Młodsze pokolenie identyfikuje ją z mangą i animą. Nieco starsze – z pociągami szybkimi jak pociski, tajemniczymi gejszami i sushi, które swym smakiem i wyglądem podbiło europejskie serca i podniebienia. Architektom i dekoratorom wnętrz kojarzy się natomiast z minimalizmem aranżacji przestrzeni czy nazwiskiem słynnego architekta i myśliciela Terunobu Fujimori (być może znanego szerszemu gronu jako twórca pawilonu na Biennale w Wenecji z 2006 r. zbudowanego z nadpalonych desek, z których wystają dmuchawce).
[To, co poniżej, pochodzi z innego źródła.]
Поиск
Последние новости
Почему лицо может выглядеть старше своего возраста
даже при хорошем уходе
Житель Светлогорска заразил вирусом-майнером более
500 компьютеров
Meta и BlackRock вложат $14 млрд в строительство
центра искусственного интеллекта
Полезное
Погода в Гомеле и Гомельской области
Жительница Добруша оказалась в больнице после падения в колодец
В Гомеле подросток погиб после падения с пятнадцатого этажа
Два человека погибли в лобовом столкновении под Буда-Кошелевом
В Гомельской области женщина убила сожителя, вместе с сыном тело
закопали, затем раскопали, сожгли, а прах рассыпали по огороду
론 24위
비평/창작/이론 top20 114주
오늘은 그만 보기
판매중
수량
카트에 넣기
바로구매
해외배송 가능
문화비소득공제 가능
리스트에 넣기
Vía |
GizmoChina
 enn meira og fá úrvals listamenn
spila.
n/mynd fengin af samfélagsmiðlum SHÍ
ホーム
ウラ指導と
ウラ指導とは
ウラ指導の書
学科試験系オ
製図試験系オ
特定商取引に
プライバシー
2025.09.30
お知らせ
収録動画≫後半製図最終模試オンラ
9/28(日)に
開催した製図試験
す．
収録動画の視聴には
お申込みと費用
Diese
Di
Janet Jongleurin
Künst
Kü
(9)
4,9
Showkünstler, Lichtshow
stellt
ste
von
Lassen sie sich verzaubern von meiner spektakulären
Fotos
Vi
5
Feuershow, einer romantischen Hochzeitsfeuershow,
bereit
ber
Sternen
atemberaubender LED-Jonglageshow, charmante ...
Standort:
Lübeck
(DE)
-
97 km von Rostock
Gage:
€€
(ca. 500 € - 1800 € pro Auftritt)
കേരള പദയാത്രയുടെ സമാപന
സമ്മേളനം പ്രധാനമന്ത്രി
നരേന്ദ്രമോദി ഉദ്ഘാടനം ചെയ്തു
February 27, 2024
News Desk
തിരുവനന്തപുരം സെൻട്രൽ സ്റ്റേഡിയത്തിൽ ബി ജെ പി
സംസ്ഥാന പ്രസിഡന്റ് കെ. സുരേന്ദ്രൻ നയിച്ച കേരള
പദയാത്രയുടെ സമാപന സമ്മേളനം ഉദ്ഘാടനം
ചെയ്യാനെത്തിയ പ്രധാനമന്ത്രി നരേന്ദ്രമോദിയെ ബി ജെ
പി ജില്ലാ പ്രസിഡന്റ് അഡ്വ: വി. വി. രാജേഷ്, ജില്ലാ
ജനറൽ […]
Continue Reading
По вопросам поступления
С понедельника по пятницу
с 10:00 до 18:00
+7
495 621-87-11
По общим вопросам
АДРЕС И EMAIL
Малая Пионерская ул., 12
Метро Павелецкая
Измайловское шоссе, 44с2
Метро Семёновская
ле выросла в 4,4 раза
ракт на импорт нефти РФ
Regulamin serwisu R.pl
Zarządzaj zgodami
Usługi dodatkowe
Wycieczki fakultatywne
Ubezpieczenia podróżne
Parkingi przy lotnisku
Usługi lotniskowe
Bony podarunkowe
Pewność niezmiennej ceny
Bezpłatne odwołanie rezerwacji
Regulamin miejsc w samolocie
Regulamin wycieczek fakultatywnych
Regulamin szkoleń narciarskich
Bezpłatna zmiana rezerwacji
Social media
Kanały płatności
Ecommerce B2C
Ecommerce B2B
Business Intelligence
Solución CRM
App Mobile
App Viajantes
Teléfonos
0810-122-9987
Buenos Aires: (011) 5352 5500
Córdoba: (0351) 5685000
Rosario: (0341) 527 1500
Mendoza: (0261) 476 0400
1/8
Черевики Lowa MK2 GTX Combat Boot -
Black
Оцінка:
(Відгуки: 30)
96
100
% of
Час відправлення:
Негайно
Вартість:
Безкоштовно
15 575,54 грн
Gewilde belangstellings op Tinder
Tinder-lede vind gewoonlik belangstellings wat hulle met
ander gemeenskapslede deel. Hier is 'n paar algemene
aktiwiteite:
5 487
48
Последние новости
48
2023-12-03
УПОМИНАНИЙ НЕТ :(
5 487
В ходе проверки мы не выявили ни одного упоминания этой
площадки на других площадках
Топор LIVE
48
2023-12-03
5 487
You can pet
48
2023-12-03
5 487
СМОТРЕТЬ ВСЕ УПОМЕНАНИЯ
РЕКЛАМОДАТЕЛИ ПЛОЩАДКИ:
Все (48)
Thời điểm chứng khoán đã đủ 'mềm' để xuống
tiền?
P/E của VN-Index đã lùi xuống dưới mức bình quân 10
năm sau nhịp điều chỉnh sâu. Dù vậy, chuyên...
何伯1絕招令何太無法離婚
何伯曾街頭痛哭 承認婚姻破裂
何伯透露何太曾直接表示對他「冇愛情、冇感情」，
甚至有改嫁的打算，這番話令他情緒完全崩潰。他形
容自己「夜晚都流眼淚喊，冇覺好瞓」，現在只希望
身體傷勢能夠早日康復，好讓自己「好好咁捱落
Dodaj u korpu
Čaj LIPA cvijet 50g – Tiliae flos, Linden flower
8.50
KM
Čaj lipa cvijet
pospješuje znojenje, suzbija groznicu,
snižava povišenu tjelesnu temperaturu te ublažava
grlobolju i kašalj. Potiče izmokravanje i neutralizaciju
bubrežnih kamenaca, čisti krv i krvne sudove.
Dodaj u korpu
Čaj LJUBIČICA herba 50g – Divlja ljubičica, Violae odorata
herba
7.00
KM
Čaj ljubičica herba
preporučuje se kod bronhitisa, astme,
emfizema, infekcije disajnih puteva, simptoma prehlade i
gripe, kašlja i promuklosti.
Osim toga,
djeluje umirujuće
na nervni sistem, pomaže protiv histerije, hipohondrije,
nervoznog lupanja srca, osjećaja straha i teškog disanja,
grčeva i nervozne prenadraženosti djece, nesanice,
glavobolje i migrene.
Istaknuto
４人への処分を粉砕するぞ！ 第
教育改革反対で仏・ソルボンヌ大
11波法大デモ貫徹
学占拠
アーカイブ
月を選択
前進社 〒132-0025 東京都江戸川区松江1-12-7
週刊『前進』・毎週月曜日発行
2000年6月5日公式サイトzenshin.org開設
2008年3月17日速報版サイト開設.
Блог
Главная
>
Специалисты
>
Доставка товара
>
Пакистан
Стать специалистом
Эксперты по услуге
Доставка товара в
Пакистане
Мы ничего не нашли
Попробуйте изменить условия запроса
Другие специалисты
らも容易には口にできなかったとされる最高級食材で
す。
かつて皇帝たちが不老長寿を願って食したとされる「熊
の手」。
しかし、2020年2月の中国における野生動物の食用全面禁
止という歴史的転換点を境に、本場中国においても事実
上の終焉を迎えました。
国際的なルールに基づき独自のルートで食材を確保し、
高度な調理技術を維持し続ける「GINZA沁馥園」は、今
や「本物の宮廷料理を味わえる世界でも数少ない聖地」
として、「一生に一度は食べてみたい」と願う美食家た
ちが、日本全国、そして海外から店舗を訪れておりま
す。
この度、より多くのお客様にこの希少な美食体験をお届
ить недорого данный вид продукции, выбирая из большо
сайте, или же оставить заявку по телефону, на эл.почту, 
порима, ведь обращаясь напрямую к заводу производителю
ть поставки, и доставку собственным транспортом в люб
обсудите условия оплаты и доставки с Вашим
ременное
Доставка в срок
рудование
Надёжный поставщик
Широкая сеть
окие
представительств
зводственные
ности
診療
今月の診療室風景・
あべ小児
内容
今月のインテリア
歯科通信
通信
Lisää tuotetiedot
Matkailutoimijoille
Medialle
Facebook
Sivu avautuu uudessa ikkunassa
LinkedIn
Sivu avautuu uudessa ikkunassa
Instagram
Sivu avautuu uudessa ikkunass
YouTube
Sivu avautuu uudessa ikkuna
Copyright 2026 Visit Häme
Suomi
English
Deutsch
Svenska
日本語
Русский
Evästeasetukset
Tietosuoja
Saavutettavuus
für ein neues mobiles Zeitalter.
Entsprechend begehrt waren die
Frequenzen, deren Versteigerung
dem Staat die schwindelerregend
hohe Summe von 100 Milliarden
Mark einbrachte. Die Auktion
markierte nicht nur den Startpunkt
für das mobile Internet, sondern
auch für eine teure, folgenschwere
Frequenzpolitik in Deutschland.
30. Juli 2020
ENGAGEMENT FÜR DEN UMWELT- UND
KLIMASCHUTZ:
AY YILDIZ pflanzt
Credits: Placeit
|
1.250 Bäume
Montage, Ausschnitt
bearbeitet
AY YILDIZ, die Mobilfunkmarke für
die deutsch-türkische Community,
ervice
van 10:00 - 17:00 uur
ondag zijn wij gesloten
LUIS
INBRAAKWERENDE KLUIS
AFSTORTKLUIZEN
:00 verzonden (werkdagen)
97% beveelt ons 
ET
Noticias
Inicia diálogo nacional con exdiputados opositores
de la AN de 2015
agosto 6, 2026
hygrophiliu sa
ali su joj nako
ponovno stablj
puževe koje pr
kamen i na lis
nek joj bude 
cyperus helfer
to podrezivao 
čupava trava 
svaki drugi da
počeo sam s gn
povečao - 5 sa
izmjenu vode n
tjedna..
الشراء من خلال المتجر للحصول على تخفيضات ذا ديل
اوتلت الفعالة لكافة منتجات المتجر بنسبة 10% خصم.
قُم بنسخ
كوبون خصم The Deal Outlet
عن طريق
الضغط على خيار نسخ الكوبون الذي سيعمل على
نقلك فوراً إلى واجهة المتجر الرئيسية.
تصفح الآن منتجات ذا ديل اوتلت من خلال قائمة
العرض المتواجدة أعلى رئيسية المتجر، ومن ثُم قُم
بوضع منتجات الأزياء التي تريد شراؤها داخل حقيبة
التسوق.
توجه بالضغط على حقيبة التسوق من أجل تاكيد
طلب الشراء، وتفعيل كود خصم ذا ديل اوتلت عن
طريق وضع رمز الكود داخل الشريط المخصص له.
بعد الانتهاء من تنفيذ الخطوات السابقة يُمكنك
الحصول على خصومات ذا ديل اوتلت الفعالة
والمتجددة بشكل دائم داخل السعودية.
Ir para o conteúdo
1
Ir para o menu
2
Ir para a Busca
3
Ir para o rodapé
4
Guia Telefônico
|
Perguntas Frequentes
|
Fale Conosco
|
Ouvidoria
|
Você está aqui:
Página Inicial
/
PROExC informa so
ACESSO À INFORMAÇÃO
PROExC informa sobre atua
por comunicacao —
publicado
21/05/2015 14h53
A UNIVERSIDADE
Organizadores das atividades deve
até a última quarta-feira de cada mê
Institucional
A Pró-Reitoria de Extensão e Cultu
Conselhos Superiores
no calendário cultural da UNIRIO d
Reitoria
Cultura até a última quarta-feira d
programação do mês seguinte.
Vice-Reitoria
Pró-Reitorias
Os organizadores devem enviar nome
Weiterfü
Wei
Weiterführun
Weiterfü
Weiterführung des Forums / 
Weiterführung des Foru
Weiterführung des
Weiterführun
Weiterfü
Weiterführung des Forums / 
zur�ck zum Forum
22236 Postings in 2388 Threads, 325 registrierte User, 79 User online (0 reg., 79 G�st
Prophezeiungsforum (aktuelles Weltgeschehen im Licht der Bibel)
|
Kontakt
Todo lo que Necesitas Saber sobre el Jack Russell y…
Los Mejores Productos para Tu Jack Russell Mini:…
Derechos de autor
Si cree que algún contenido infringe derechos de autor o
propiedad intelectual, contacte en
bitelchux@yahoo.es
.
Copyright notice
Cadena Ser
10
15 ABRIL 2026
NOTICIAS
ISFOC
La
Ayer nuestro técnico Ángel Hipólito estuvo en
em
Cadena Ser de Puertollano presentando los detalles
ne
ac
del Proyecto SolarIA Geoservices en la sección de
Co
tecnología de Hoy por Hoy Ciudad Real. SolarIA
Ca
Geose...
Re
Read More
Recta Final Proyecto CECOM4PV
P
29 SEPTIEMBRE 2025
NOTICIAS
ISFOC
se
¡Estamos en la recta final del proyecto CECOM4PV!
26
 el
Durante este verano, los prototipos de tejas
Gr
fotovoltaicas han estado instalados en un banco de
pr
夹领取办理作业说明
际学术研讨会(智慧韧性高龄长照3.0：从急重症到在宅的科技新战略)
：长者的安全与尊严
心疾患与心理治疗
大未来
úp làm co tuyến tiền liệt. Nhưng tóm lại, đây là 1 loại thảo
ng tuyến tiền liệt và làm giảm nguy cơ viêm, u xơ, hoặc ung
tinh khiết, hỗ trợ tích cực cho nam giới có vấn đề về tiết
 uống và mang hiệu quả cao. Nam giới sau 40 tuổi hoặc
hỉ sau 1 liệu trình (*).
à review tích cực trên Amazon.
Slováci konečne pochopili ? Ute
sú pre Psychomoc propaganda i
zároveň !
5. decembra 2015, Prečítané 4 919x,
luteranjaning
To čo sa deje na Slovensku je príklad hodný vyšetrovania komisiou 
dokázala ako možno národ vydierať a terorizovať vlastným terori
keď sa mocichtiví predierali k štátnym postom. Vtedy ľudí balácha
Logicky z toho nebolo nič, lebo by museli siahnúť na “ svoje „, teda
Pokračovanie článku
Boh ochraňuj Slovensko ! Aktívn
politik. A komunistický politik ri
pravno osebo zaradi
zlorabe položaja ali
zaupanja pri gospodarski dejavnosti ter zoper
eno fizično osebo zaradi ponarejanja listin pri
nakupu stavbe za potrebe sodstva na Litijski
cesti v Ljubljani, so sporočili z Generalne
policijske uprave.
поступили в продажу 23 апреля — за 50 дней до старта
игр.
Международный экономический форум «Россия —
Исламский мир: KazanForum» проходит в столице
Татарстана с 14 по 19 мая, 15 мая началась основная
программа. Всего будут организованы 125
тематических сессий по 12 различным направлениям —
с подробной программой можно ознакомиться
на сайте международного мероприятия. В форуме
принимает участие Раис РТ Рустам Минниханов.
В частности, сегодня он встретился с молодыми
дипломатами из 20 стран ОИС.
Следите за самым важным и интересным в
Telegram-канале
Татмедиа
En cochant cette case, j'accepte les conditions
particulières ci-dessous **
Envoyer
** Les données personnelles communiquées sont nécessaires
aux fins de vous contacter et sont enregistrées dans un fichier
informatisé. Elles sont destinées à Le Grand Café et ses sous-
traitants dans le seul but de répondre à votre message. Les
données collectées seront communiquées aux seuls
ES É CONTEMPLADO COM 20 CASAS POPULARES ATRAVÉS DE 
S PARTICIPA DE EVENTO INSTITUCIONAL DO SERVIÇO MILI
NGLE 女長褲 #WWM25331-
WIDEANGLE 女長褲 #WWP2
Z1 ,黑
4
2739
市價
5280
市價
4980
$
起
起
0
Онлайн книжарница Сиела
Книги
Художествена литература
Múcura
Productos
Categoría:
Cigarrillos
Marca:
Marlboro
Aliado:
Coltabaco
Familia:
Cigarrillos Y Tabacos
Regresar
Kraj wschodzącego słońca, jak ją nazywają Chińczycy lub Kraj kwitnącej wiśni,  jak mówi o niej reszta świata – Japonia od wieków słynie również z materacy shikibuton, w Europie  określanych mianem futon.

 Krótka historia futonu 

Ponad 2500 lat temu, kiedy przeciętny Japończyk sypiał na podłodze lub na słomianym materacu, elity mogły już sobie pozwolić na korzystanie z dużo lepszej jakości tatami – tradycyjnych mat japońskich będących elementem posłania. Wraz upowszechnieniem się pościeli  narodziła się idea produkcji pierwszych futonów wypełnianych bawełną i wełną. Łatwiejszy dostęp do surowca zwiększył skalę produkcji futonów, na które jednak nadal mogli sobie pozwolić tylko zamożniejsi.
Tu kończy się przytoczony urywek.